**WHAT IS REQUIRED:** Needed from the data below: all lines that contain the word "временно".

Rendered images with source text:
⟨

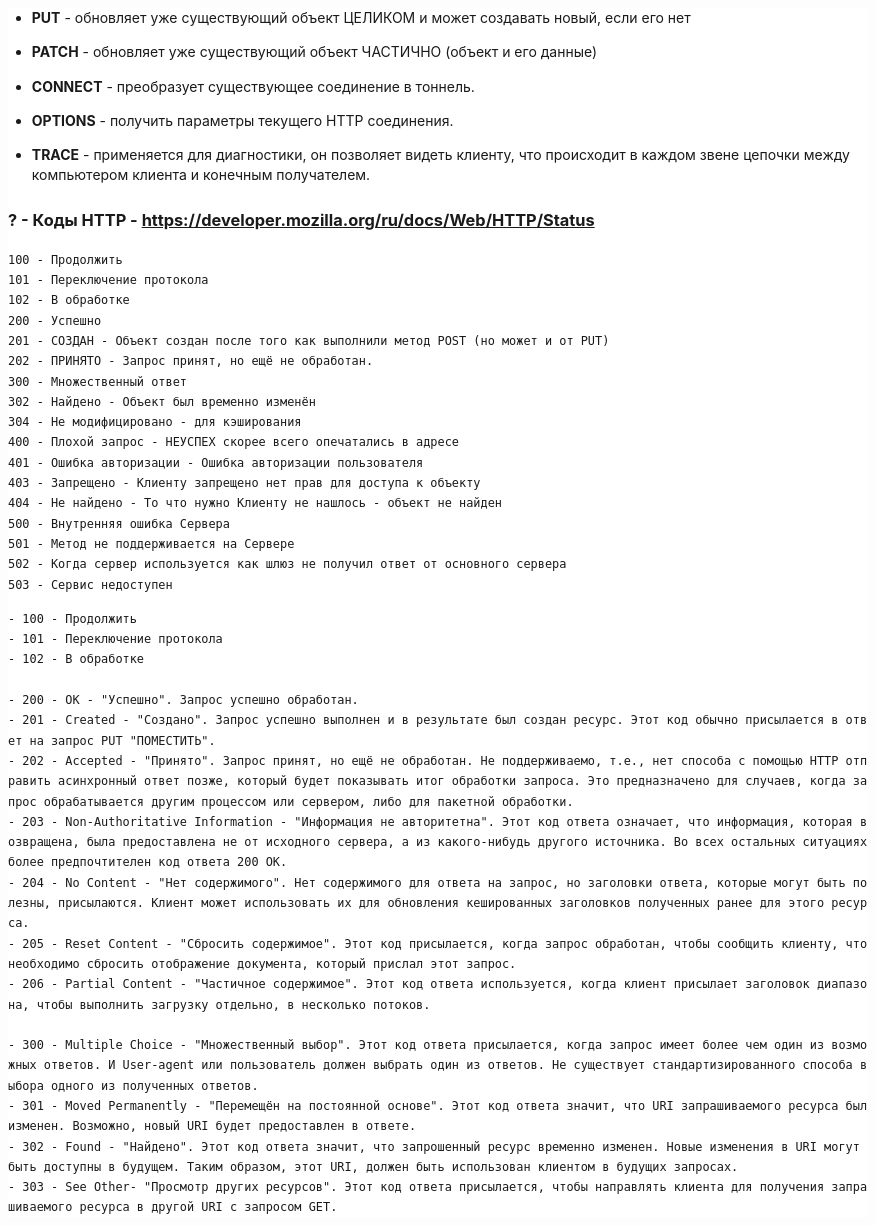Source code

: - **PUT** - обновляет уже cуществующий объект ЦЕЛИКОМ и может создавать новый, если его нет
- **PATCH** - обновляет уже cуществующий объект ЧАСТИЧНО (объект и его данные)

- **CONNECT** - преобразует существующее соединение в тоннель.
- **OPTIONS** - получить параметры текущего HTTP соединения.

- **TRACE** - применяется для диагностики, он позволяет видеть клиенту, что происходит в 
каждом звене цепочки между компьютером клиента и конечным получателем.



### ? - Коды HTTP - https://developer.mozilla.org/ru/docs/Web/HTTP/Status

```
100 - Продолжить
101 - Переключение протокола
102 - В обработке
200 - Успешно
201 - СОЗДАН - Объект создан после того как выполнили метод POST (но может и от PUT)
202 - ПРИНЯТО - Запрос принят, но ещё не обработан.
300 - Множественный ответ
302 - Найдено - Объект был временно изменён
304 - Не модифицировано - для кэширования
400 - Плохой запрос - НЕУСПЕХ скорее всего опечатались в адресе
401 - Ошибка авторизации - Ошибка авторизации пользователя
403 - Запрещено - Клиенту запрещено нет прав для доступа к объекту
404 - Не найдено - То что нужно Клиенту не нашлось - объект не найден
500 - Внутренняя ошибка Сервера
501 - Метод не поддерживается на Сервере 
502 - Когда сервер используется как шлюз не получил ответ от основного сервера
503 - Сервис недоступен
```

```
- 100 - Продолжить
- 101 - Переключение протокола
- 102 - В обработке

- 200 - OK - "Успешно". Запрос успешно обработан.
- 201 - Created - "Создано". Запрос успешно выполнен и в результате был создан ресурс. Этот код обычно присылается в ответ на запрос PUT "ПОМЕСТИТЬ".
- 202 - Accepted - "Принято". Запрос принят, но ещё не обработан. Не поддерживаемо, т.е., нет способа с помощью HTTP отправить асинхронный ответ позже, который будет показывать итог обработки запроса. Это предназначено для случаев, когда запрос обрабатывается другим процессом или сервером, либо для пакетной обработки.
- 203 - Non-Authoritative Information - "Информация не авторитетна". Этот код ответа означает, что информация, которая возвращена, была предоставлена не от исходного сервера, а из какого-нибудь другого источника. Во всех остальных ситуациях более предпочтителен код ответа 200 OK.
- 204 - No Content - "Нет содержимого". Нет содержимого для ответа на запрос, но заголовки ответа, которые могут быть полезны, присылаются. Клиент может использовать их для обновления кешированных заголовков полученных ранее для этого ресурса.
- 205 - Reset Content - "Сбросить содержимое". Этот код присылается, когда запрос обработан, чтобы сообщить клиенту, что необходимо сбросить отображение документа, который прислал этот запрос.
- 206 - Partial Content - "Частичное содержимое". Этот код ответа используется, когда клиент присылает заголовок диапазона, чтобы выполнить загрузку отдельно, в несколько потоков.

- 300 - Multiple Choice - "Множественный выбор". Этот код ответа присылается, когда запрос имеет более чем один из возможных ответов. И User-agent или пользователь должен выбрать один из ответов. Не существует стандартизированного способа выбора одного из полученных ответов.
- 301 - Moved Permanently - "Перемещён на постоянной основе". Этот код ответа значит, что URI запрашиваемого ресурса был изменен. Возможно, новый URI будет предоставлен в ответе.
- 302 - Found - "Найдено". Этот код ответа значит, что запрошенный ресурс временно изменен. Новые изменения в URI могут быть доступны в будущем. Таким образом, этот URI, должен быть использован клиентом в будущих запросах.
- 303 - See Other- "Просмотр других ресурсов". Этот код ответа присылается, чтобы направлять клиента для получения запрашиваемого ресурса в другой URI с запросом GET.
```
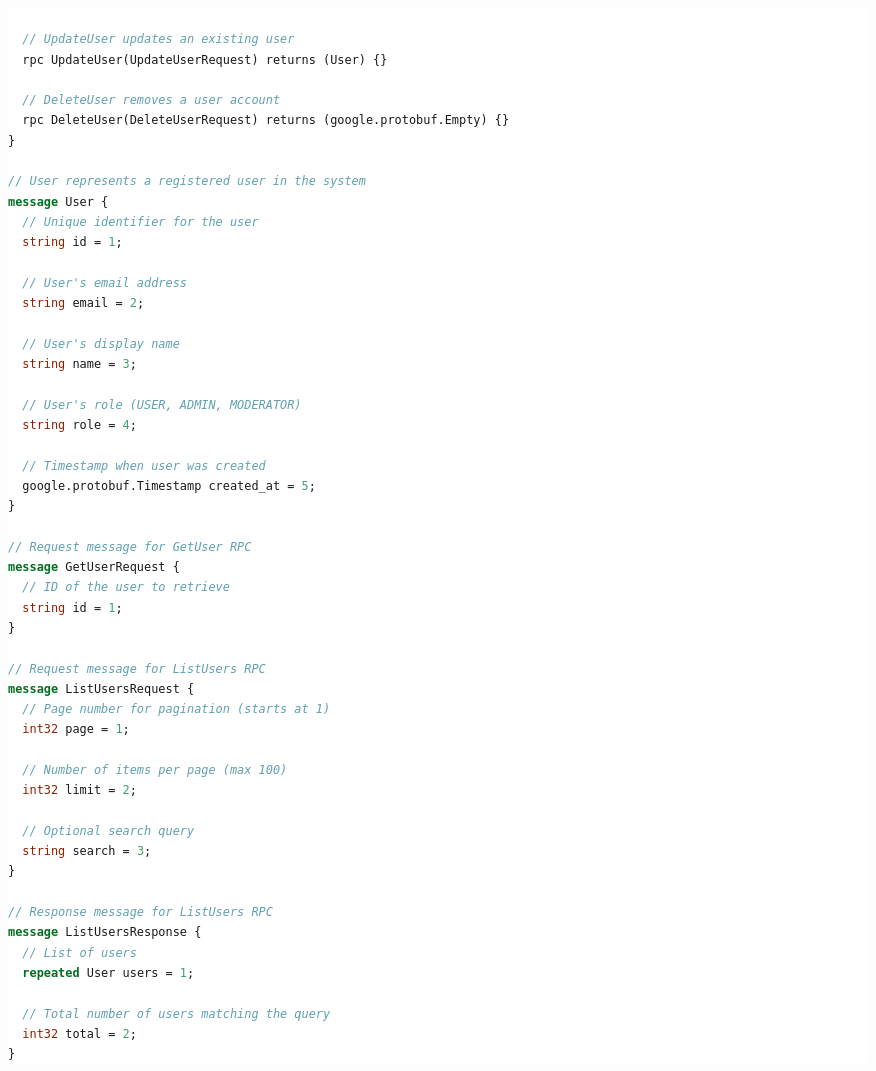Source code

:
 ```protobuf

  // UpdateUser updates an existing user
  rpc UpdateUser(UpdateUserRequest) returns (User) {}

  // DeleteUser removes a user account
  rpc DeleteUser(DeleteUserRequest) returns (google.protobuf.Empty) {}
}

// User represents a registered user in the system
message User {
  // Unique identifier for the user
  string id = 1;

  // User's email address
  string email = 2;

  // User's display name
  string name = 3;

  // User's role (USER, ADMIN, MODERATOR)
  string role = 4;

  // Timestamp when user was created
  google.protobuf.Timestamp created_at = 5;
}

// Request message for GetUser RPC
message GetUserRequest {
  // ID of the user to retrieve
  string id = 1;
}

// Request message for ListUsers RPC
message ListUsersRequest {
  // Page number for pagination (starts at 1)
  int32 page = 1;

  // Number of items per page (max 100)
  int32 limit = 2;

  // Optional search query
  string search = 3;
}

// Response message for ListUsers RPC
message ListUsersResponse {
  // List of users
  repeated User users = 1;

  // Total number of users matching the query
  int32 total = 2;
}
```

⟩

**EXPECTED ANSWER:**
302 - Найдено - Объект был временно изменён
- 302 - Found - "Найдено". Этот код ответа значит, что запрошенный ресурс временно изменен. Новые изменения в URI могут быть доступны в будущем. Таким образом, этот URI, должен быть использован клиентом в будущих запросах.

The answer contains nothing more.